═════ SOURCE RECORDS
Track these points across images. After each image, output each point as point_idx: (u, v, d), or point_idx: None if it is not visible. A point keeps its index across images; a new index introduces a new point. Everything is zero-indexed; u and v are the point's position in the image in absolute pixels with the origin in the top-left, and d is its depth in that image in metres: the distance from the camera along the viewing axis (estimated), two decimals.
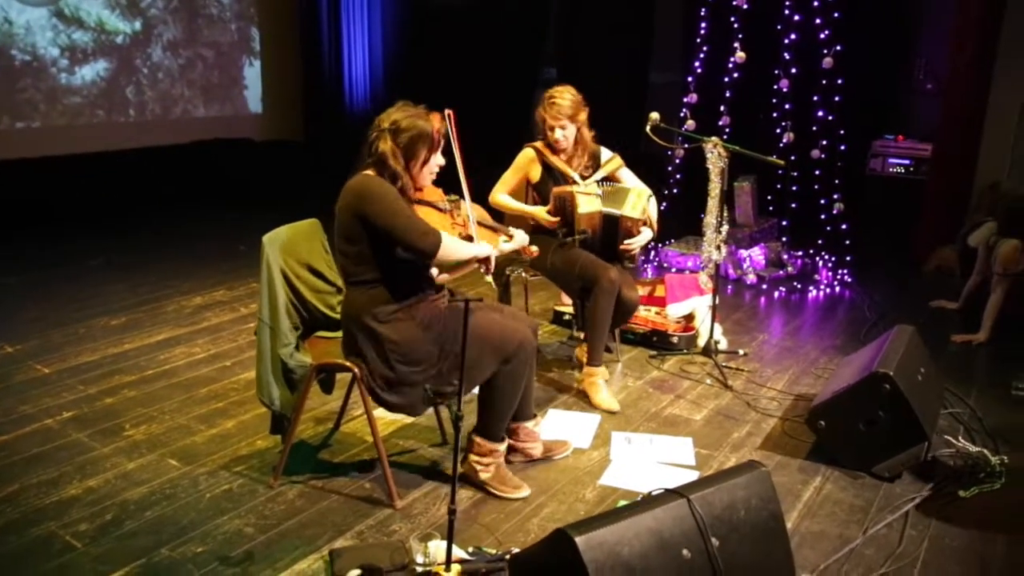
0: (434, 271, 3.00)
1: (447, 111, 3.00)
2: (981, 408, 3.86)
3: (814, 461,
══════════
§ **DIRECTIONS FOR THIS TASK**:
Please print all of the records above exactly, omitting each picture.

§ **EXERCISE RESULT**:
Track these points across images. After each image, output each point as point_idx: (u, v, d), or point_idx: None if it is not visible. A point keeps its index across images; a new index introduces a new point. Everything is zero-indexed; u and v are the point's position in the image in absolute pixels with the origin in the top-left, and d is its depth in that image in metres: the distance from the camera along the viewing axis (estimated), two decimals.
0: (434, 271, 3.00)
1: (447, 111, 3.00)
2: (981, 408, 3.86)
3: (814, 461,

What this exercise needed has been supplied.